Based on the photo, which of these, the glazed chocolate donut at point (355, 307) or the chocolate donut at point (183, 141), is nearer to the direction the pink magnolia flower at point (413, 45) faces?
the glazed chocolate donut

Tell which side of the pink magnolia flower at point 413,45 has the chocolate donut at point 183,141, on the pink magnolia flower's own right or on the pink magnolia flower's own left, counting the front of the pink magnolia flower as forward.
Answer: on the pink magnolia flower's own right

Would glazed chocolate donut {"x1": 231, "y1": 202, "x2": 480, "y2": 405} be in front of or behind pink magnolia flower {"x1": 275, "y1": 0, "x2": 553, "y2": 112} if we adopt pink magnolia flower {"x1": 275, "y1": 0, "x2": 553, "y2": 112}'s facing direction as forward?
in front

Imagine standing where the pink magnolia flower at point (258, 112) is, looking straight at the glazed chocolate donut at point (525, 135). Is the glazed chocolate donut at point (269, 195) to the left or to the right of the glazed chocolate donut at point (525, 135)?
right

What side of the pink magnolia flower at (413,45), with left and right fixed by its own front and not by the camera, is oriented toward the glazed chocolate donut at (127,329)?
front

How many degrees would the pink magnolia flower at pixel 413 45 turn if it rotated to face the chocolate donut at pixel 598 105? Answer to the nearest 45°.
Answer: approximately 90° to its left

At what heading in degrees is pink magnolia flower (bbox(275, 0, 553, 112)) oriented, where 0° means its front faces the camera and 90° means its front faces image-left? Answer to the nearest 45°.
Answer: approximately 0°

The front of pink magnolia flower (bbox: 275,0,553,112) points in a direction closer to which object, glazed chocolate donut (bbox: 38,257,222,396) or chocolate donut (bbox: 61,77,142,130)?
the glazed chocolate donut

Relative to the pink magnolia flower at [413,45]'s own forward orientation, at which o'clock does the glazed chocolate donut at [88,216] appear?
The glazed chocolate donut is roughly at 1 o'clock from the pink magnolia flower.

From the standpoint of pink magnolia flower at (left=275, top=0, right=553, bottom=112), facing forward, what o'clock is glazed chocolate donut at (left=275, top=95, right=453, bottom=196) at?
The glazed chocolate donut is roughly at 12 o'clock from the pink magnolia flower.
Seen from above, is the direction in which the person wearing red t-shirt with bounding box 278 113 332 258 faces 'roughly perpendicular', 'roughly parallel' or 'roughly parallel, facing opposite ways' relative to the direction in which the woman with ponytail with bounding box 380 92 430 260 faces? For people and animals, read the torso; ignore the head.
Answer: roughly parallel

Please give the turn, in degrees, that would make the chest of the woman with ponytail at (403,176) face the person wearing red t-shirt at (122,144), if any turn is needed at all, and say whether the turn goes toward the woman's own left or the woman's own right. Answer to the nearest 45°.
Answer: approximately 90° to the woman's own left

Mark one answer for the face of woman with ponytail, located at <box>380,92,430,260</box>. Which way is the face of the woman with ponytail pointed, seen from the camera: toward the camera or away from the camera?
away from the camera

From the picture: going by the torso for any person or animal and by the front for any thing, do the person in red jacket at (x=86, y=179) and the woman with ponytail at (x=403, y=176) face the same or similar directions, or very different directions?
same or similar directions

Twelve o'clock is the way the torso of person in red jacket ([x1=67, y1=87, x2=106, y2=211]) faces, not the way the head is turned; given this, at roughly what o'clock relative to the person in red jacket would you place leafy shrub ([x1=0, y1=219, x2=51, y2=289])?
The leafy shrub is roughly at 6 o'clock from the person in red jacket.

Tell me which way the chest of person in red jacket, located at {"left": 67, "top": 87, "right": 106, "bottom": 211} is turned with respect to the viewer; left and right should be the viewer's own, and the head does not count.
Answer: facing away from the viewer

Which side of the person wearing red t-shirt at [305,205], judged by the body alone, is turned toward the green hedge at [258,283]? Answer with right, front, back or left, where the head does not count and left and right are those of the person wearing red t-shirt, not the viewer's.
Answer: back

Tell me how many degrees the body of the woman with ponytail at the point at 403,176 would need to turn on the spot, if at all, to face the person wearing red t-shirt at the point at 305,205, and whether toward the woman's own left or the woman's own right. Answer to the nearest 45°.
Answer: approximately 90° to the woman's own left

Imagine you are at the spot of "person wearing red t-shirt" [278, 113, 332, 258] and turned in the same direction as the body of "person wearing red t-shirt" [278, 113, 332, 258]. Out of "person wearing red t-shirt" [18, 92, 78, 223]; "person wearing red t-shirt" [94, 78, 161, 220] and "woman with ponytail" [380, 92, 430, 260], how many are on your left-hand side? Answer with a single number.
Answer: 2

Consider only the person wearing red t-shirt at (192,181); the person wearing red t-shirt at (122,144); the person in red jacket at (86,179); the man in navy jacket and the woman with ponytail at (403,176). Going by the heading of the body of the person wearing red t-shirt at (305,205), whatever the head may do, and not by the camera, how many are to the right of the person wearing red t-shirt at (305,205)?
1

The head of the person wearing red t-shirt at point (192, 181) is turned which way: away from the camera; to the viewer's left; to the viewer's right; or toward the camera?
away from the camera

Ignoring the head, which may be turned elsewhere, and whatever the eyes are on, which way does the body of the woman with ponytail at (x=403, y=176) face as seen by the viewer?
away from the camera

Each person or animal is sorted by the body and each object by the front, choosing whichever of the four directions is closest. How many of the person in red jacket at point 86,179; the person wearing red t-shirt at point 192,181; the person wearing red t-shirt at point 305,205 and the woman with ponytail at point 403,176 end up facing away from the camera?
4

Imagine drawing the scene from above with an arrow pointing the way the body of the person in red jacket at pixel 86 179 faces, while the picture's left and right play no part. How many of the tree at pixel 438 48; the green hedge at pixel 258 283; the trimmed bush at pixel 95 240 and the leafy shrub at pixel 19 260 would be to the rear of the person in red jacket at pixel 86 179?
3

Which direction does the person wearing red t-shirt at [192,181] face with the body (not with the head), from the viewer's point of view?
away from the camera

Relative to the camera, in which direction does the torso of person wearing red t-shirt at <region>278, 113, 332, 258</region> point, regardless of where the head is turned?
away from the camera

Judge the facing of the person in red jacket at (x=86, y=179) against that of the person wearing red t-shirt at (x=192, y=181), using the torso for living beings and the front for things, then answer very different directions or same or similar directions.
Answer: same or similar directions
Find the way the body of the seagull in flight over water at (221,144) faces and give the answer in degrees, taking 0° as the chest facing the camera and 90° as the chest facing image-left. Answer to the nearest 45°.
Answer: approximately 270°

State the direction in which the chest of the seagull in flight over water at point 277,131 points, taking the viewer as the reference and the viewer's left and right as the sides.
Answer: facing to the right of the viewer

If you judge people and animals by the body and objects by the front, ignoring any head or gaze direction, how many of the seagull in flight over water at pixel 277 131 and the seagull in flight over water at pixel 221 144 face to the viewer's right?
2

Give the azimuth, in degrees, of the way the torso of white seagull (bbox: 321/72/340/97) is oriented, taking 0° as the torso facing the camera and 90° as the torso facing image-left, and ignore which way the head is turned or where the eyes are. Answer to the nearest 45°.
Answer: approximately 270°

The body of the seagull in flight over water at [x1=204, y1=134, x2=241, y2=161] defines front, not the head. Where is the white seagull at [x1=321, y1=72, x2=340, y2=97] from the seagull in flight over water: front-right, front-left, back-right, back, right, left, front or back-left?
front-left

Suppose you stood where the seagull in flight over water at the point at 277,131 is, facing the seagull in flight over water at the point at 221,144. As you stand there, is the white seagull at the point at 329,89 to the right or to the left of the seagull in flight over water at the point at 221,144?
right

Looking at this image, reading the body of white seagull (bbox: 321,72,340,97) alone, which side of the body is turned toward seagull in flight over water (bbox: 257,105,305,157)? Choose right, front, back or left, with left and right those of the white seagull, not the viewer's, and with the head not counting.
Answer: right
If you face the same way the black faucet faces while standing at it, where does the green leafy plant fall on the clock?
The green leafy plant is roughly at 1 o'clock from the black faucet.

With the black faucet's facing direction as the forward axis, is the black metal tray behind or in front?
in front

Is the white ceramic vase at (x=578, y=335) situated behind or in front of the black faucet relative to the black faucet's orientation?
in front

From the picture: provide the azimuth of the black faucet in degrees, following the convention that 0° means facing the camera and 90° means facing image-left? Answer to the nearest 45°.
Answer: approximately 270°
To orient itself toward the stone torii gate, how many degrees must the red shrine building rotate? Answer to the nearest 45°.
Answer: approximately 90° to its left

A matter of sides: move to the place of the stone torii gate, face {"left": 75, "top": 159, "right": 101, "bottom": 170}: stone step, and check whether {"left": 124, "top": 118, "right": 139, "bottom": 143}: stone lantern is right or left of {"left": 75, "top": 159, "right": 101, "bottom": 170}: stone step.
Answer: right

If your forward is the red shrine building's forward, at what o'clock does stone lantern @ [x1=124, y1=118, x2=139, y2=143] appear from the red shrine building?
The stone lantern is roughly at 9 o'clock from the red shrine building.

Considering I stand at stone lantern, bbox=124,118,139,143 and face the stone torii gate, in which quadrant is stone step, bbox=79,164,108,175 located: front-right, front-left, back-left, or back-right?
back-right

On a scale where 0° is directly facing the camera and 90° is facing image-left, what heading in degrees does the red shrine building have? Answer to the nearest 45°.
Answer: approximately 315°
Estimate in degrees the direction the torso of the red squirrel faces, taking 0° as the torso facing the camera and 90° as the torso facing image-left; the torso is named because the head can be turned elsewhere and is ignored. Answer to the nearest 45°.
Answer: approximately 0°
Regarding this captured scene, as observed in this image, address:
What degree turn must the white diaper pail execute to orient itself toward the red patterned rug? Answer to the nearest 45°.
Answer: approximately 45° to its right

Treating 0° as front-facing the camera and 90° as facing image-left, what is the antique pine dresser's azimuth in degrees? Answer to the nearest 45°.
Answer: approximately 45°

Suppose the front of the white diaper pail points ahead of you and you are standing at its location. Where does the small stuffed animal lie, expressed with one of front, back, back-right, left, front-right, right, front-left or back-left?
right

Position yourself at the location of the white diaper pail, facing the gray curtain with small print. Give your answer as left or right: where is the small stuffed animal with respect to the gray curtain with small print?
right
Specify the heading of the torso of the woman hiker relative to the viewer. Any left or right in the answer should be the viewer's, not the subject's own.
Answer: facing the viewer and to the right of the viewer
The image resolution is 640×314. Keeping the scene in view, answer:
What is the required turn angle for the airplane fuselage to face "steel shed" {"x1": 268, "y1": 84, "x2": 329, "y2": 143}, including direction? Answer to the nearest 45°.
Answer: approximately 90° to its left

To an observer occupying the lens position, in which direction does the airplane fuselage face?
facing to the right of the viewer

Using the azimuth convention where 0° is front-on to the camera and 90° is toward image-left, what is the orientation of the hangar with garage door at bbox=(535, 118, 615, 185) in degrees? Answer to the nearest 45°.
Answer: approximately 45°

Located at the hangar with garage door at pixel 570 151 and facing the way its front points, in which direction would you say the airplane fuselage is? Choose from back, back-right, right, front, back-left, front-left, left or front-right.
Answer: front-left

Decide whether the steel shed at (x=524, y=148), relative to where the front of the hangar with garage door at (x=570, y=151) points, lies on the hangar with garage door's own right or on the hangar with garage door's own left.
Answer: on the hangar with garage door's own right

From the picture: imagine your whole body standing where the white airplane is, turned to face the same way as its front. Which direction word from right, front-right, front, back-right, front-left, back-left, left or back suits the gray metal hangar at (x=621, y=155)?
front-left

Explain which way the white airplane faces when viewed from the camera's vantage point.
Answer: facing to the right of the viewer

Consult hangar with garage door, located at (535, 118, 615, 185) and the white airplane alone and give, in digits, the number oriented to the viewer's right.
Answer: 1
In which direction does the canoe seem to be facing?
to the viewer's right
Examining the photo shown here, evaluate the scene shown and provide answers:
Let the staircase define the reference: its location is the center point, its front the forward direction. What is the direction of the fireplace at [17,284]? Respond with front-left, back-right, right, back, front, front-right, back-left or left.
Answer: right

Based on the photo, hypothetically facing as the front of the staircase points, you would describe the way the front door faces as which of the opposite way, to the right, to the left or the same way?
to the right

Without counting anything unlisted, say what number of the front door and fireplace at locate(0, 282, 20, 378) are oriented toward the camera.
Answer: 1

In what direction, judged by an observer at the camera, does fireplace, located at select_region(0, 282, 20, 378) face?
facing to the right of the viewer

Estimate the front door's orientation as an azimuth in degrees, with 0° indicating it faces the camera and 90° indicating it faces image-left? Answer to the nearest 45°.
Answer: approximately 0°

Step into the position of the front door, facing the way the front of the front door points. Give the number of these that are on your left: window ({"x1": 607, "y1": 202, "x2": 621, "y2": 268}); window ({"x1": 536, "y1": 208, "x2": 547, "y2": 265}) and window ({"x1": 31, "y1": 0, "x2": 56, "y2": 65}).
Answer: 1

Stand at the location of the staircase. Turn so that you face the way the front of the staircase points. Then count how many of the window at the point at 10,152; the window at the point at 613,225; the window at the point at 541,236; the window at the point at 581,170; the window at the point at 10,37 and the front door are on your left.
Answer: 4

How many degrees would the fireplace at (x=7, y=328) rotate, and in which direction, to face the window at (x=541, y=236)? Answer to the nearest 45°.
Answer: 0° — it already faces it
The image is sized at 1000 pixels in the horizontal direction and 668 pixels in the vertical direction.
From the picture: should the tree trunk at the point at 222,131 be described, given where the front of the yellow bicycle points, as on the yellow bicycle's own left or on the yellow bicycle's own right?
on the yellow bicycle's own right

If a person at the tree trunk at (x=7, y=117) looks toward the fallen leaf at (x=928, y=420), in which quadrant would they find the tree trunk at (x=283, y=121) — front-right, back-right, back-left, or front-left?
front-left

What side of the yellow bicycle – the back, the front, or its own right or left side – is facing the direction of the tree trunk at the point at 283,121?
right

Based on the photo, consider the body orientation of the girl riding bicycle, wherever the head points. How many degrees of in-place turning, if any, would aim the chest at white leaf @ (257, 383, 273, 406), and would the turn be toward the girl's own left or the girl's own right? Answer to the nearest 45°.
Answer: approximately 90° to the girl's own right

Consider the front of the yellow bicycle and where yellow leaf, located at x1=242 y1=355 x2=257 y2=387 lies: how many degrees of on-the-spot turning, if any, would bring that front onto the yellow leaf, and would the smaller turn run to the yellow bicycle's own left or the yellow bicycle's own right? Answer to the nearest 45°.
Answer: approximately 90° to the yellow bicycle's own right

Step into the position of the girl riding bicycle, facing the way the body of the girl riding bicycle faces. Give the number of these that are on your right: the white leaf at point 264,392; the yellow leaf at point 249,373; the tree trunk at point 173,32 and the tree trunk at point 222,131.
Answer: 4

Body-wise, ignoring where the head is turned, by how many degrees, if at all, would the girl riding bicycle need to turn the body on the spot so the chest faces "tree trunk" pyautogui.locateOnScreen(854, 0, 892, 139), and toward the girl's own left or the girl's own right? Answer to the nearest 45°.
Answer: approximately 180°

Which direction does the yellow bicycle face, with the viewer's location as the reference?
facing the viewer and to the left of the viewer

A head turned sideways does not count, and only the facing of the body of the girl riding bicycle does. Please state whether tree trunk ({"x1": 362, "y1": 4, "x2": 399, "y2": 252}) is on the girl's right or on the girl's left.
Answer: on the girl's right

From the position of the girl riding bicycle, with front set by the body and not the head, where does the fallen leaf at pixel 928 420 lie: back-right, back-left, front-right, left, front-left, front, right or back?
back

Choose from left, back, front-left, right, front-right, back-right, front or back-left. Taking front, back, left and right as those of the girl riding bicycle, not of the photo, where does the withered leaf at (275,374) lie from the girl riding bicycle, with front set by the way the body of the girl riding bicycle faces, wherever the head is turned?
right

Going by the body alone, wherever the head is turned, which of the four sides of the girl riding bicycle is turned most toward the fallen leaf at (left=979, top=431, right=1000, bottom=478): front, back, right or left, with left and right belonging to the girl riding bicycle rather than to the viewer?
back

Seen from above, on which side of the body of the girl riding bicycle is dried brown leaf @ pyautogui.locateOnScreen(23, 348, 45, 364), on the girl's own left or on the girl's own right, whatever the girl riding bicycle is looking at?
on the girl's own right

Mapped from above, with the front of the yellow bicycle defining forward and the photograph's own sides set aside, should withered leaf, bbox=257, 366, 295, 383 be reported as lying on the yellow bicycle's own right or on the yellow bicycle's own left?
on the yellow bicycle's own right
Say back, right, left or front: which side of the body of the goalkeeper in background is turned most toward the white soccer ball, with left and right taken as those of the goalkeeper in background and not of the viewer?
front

WHAT IS EXPECTED
Return the entries from the line that contains "Step into the position of the girl" through the line that contains "facing the viewer and to the left", copying every line exactly as it stands, both ends included.

ANSWER
Step into the position of the girl riding bicycle, facing the way the body of the girl riding bicycle faces. Give the number of these that are on your right: the white leaf at point 264,392; the yellow leaf at point 249,373; the tree trunk at point 173,32 and the tree trunk at point 222,131.
Answer: 4

Body-wise, ignoring where the head is turned, by how many degrees, if at all, would the girl riding bicycle need to turn the body on the spot so the chest faces "tree trunk" pyautogui.locateOnScreen(854, 0, 892, 139), and toward the girl's own left or the girl's own right? Answer to the nearest 45°.
Answer: approximately 180°

Which direction does the yellow bicycle face, with the viewer's location as the reference?
facing the viewer and to the left of the viewer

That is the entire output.